_Assignment_
The response should consist of every line below, restated exactly, with no pictures.

Dataset excerpts:
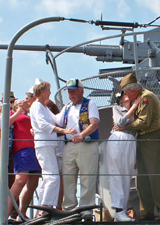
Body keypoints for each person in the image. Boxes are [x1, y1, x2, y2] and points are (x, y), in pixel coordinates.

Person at [117, 72, 160, 220]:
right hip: (143, 139)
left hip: (153, 138)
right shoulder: (140, 98)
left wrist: (124, 126)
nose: (126, 95)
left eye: (126, 92)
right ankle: (146, 211)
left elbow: (144, 122)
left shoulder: (146, 97)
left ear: (132, 90)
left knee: (156, 177)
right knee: (143, 178)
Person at [30, 80, 77, 215]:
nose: (50, 92)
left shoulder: (43, 107)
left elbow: (56, 118)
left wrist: (68, 107)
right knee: (53, 177)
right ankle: (46, 208)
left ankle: (42, 208)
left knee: (48, 177)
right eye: (48, 90)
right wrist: (64, 131)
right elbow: (42, 124)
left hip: (49, 144)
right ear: (42, 91)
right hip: (44, 144)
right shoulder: (36, 106)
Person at [55, 78, 99, 221]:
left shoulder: (90, 103)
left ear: (81, 91)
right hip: (69, 145)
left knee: (87, 177)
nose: (71, 94)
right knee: (68, 177)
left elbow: (94, 123)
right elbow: (56, 120)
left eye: (73, 91)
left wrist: (81, 135)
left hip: (86, 144)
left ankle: (86, 210)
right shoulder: (66, 107)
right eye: (69, 92)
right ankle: (70, 209)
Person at [106, 91, 141, 221]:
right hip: (117, 138)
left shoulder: (137, 111)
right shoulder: (116, 108)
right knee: (116, 173)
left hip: (131, 139)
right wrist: (134, 106)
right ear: (120, 100)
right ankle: (118, 209)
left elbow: (137, 126)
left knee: (127, 174)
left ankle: (122, 211)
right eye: (122, 95)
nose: (125, 96)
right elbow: (120, 122)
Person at [7, 97, 41, 220]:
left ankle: (22, 213)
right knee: (20, 180)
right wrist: (19, 111)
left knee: (33, 184)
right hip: (23, 148)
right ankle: (4, 213)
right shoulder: (13, 114)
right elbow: (7, 123)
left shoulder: (31, 115)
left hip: (36, 149)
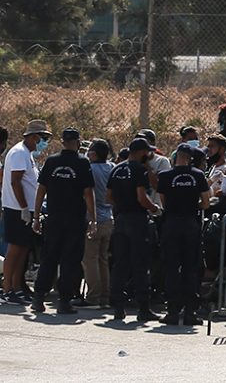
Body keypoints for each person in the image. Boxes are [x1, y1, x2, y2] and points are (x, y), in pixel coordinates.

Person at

_Output for this task_
Body keypoints for each person in the image. Boxes are [x1, y1, x2, y2] and points are (x, y), in pixel coordinates.

Person at [117, 72, 160, 220]:
right hip: (143, 139)
left hip: (153, 138)
right shoulder: (140, 98)
left wrist: (124, 126)
nose: (126, 95)
left eye: (126, 92)
right ankle: (146, 211)
left elbow: (144, 122)
left shoulder: (146, 97)
left ear: (132, 90)
left knee: (156, 177)
right knee: (143, 178)
Person at [30, 80, 77, 215]:
nose: (50, 92)
left shoulder: (43, 107)
left elbow: (56, 118)
left wrist: (68, 107)
right knee: (53, 177)
right ankle: (46, 208)
left ankle: (42, 208)
left knee: (48, 177)
right eye: (48, 90)
right wrist: (64, 131)
right elbow: (42, 124)
left hip: (49, 144)
right ear: (42, 91)
right hip: (44, 144)
right shoulder: (36, 106)
Person at [55, 78, 99, 221]:
left shoulder: (90, 103)
left ear: (81, 91)
right hip: (69, 145)
left knee: (87, 177)
nose: (71, 94)
right knee: (68, 177)
left elbow: (94, 123)
right elbow: (56, 120)
left eye: (73, 91)
left wrist: (81, 135)
left hip: (86, 144)
left ankle: (86, 210)
right shoulder: (66, 107)
right eye: (69, 92)
right ankle: (70, 209)
Person at [106, 91, 141, 221]:
right hip: (117, 138)
left shoulder: (137, 111)
right shoulder: (116, 108)
right knee: (116, 173)
left hip: (131, 139)
right wrist: (134, 106)
right ear: (120, 100)
right ankle: (118, 209)
left elbow: (137, 126)
left knee: (127, 174)
left ankle: (122, 211)
right eye: (122, 95)
nose: (125, 96)
right elbow: (120, 122)
Person at [7, 97, 41, 220]:
left ankle: (22, 213)
right knee: (20, 180)
right wrist: (19, 111)
left knee: (33, 184)
right hip: (23, 148)
right ankle: (4, 213)
right shoulder: (13, 114)
right elbow: (7, 123)
left shoulder: (31, 115)
left hip: (36, 149)
Body keypoints for each person in the image. Boxes are [x1, y1, x2, y2] and points are (x, y), in pixel coordinates.

Person at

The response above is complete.